Il doit d’abord être relevé que l’objectif d’harmonisation de cette proposition est minimal en comparaison de la proposition de révision de la directive sur la responsabilité du fait des produits, laissant ainsi la possibilité « aux personnes qui demandent réparation pour des dommages causés par des systèmes d’IA d’invoquer les règles plus favorables du droit national[23] ». De même, l’exposé des motifs rappelle que l’harmonisation envisagée par ce texte est « ciblée », et qu’elle n’a pas vocation à interférer avec les contours généraux de responsabilité civile des droits nationaux des États membres[24]. Pour des systèmes « d’IA » employés sur l’ensemble du territoire de l’Union, cette harmonisation minimale risque de conduire à un fort morcellement de la jurisprudence, dans la mesure où la notion de faute est loin d’être harmonisée.

Il doit aussi être relevé que cette proposition est à analyser comme une extension du RIA, pour y ajouter une « brique » relative à la responsabilité. Cette proposition reprend en effet la définition du « système d’IA », telle que rédigée dans la proposition de RIA publiée par la Commission en avril 2021, à savoir « un logiciel qui est développé au moyen d’une ou plusieurs des techniques et approches énumérées à l’annexe I [du RIA] et qui peut, pour un ensemble donné d’objectifs définis par l’homme, générer des résultats tels que des contenus, des prédictions, des recommandations ou des décisions influençant les environnements avec lesquels il interagit ».

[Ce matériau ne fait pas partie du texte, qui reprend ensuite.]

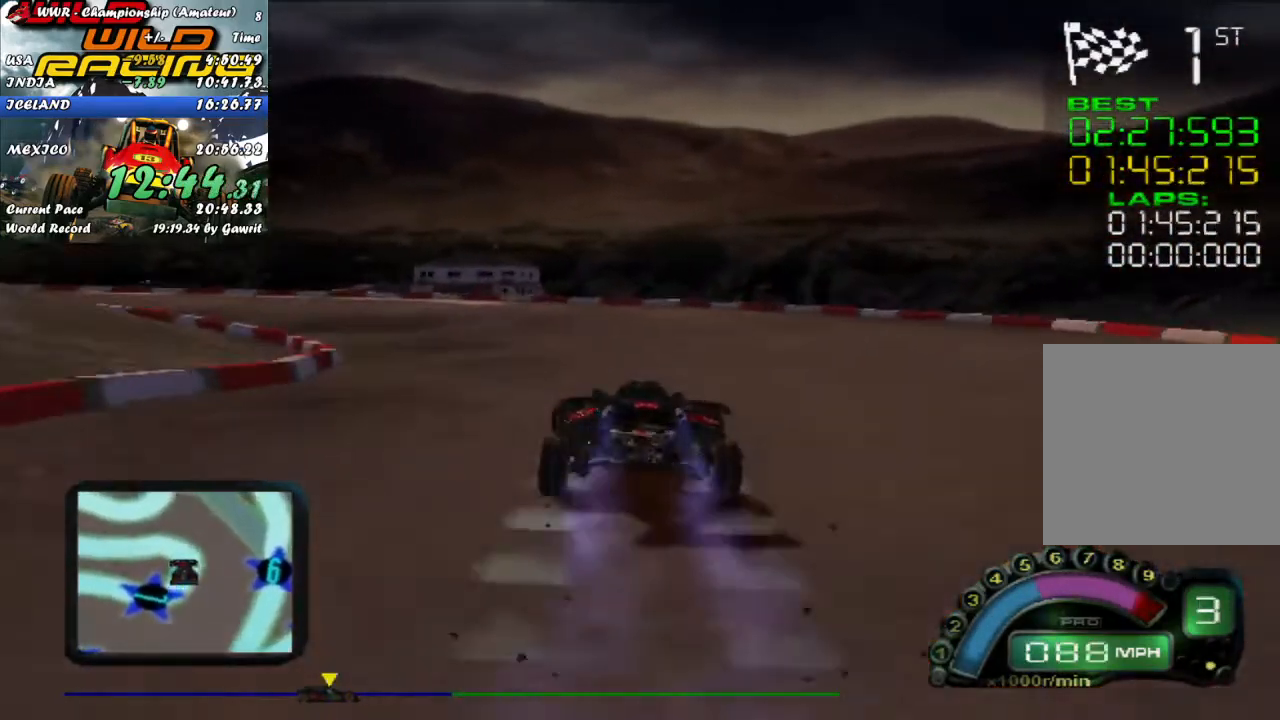
{"buttons": ["R2"], "left_stick": "left", "events": [[100, "left_stick", "center"], [167, "left_stick", "left"]]}
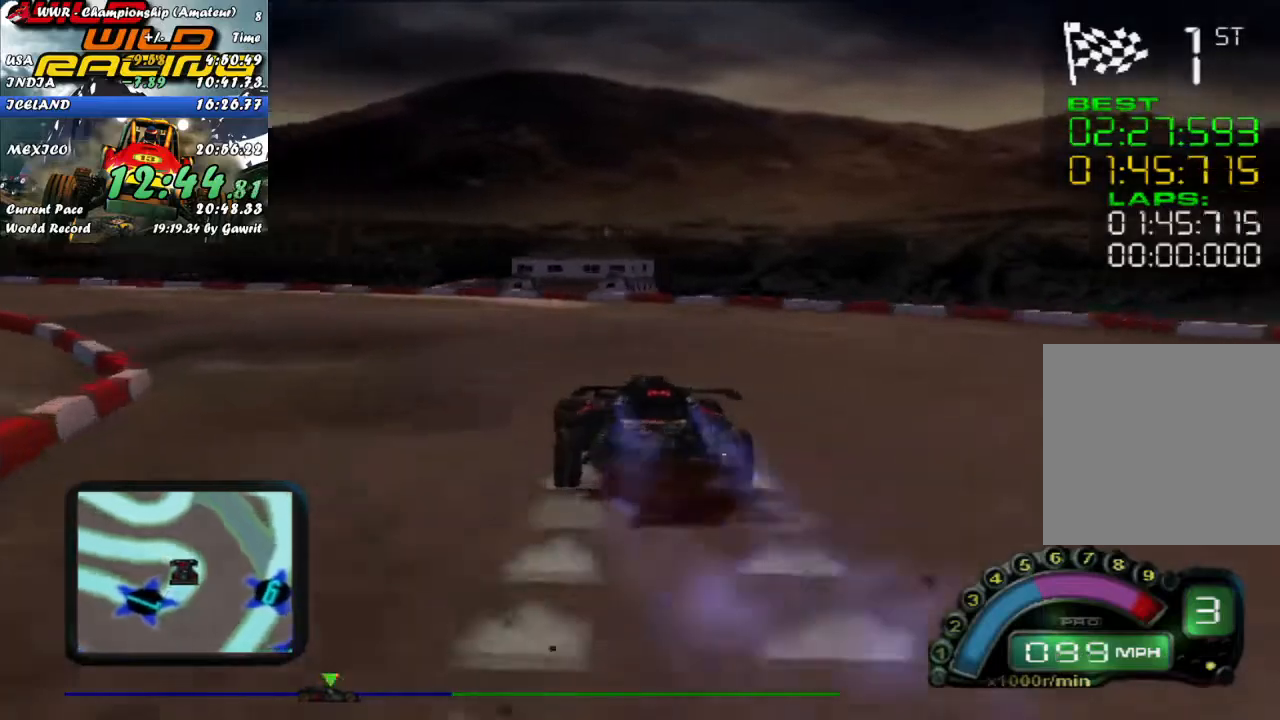
{"buttons": ["R2"], "left_stick": "left", "events": [[133, "R2", "up"], [400, "R2", "down"]]}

Ainsi, contrairement à la proposition de révision de la directive sur les produits qui s’étend de manière large à divers produits et logiciels de l’économie numérique, ce régime s’inscrit dans le prolongement exact du périmètre du RIA pour déterminer un régime de responsabilité spécial, dédié aux « IA », mais dans des circonstances distinctes de la « directive produits » : ici, une faute du producteur sera recherchée et à démontrer. Pour le reformuler, il est laissé aux mécanismes de responsabilité du fait des produits une protection générale des consommateurs, en cas de défaut d’un produit (en ne laissant aucune marge de latitude aux États), et ce nouveau mécanisme vient quant à lui adapter les régimes de responsabilité civile de droit commun pour faute aux particularités de fonctionnement des « IA ». Comme nous l’évoquions en introduction, le défaut d’adaptation des régimes de responsabilité avait, en effet, été soulevé lors de la publication du RIA en avril 2021 : cette publication différée est probablement à lire au regard des compétences des DG en charge de piloter différents aspects de ces réglementations. Le RIA relève de la DG CONNECT pour organiser la mise sur le marché des produits « d’IA » (marché unique numérique) et la question, juridiquement plus épineuse du régime de responsabilité et a été confiée à la DG JUST, nécessitant probablement plus de temps d’élaboration. Cela a permis, ainsi, de ne pas contraindre l’agenda du RIA, de séparer les problématiques et, surtout, de laisser les États membres transposer le contenu de la directive (alors que le RIA s’appliquera, par nature, directement).

Toujours dans la même logique, cette proposition concerne les fournisseurs comme les utilisateurs, professionnels et non-professionnels, tels que définis dans le RIA. Les évolutions substantielles de définition du RIA auront donc un impact direct aussi sur ce texte dont la portée est donc susceptible de changer durant le processus législatif du RIA. Les demandes de réparations ne sont pas restreintes ici aux particuliers, mais ouvertes à tout intéressé, personnes physiques ou morales[25].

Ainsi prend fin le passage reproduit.